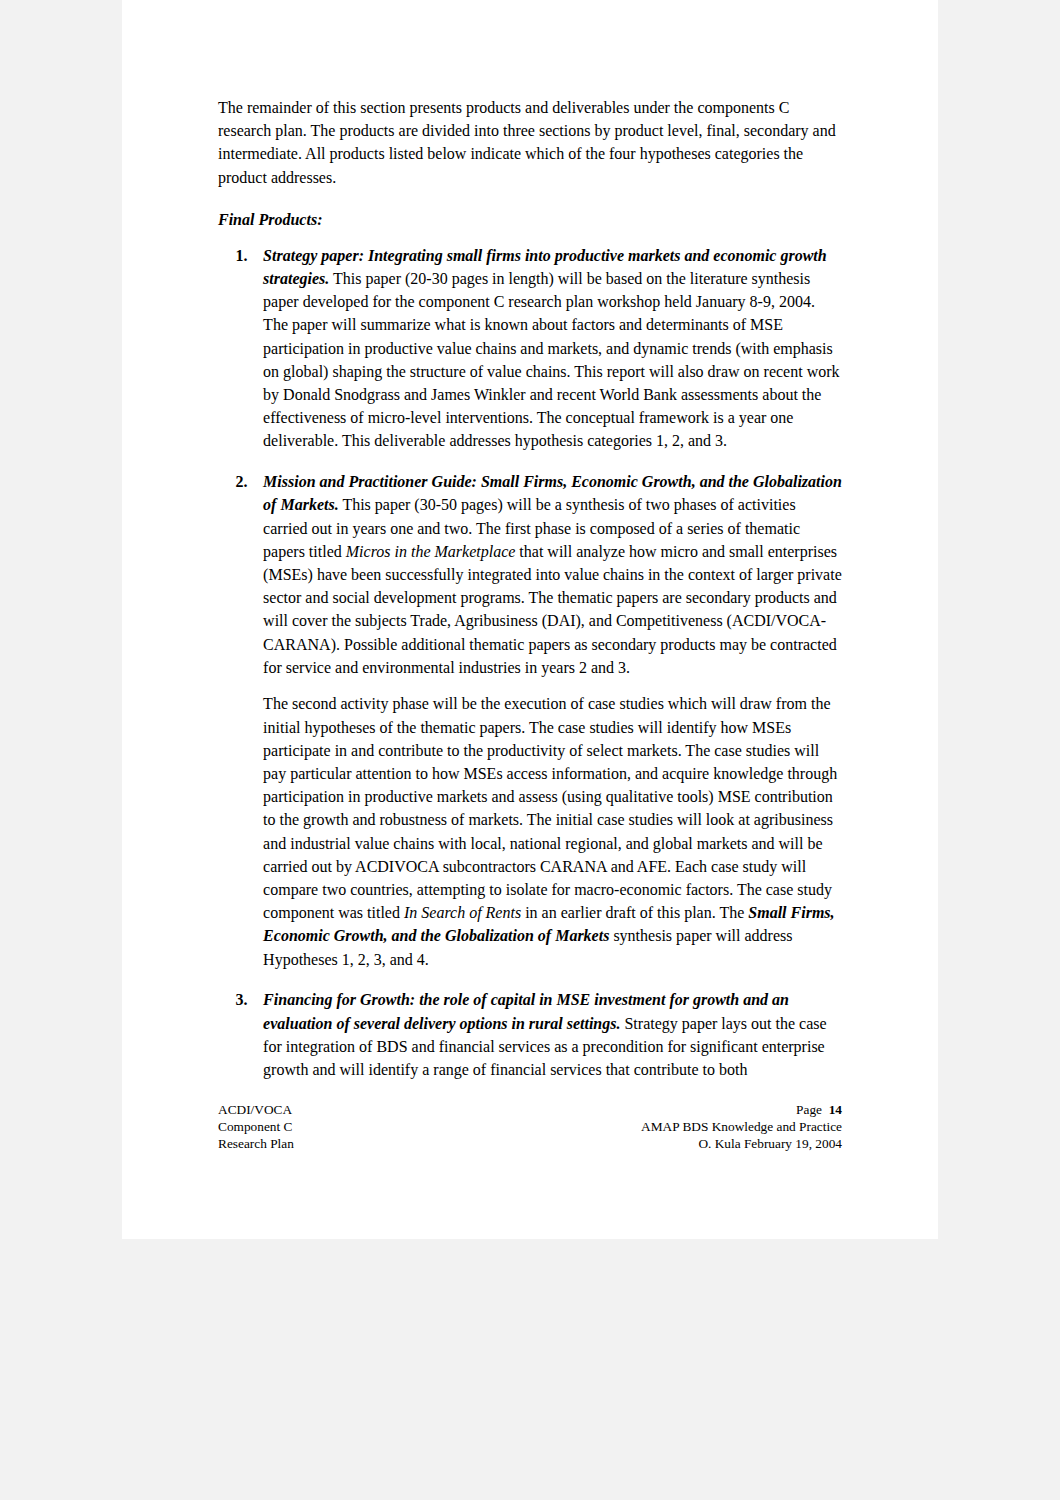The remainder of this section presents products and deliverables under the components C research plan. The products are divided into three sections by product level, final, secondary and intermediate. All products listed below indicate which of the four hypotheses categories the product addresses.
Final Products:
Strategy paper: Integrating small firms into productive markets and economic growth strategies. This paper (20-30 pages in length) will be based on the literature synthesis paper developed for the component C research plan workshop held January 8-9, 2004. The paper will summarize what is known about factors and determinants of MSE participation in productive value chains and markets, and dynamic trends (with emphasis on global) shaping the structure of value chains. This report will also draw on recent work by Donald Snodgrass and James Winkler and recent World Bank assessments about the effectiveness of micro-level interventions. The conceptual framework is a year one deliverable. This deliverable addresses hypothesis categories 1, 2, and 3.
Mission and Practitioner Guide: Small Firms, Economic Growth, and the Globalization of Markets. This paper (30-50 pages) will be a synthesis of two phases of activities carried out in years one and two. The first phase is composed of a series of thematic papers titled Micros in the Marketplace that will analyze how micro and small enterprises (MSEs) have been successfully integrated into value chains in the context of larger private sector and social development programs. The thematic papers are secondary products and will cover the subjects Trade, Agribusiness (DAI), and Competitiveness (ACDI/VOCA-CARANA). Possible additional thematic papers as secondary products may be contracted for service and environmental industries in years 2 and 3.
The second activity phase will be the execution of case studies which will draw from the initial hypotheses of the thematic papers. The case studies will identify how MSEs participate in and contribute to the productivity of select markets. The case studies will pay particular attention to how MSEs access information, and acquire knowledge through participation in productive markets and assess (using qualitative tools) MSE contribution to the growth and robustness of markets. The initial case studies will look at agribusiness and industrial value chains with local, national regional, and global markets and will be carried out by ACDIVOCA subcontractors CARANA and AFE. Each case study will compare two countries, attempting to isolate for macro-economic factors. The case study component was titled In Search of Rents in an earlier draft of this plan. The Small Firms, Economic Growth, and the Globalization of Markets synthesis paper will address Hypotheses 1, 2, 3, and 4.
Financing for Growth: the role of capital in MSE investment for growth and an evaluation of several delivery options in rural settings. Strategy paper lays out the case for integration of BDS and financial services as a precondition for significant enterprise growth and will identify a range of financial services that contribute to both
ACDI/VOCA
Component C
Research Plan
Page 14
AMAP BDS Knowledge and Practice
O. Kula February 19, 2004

● ● ● ●

Word for word, repeat the material above and drop the pictures.

▶ [Response for this exercise]
The remainder of this section presents products and deliverables under the components C research plan. The products are divided into three sections by product level, final, secondary and intermediate. All products listed below indicate which of the four hypotheses categories the product addresses.
Final Products:
Strategy paper: Integrating small firms into productive markets and economic growth strategies. This paper (20-30 pages in length) will be based on the literature synthesis paper developed for the component C research plan workshop held January 8-9, 2004. The paper will summarize what is known about factors and determinants of MSE participation in productive value chains and markets, and dynamic trends (with emphasis on global) shaping the structure of value chains. This report will also draw on recent work by Donald Snodgrass and James Winkler and recent World Bank assessments about the effectiveness of micro-level interventions. The conceptual framework is a year one deliverable. This deliverable addresses hypothesis categories 1, 2, and 3.
Mission and Practitioner Guide: Small Firms, Economic Growth, and the Globalization of Markets. This paper (30-50 pages) will be a synthesis of two phases of activities carried out in years one and two. The first phase is composed of a series of thematic papers titled Micros in the Marketplace that will analyze how micro and small enterprises (MSEs) have been successfully integrated into value chains in the context of larger private sector and social development programs. The thematic papers are secondary products and will cover the subjects Trade, Agribusiness (DAI), and Competitiveness (ACDI/VOCA-CARANA). Possible additional thematic papers as secondary products may be contracted for service and environmental industries in years 2 and 3.
The second activity phase will be the execution of case studies which will draw from the initial hypotheses of the thematic papers. The case studies will identify how MSEs participate in and contribute to the productivity of select markets. The case studies will pay particular attention to how MSEs access information, and acquire knowledge through participation in productive markets and assess (using qualitative tools) MSE contribution to the growth and robustness of markets. The initial case studies will look at agribusiness and industrial value chains with local, national regional, and global markets and will be carried out by ACDIVOCA subcontractors CARANA and AFE. Each case study will compare two countries, attempting to isolate for macro-economic factors. The case study component was titled In Search of Rents in an earlier draft of this plan. The Small Firms, Economic Growth, and the Globalization of Markets synthesis paper will address Hypotheses 1, 2, 3, and 4.
Financing for Growth: the role of capital in MSE investment for growth and an evaluation of several delivery options in rural settings. Strategy paper lays out the case for integration of BDS and financial services as a precondition for significant enterprise growth and will identify a range of financial services that contribute to both
ACDI/VOCA
Component C
Research Plan
Page 14
AMAP BDS Knowledge and Practice
O. Kula February 19, 2004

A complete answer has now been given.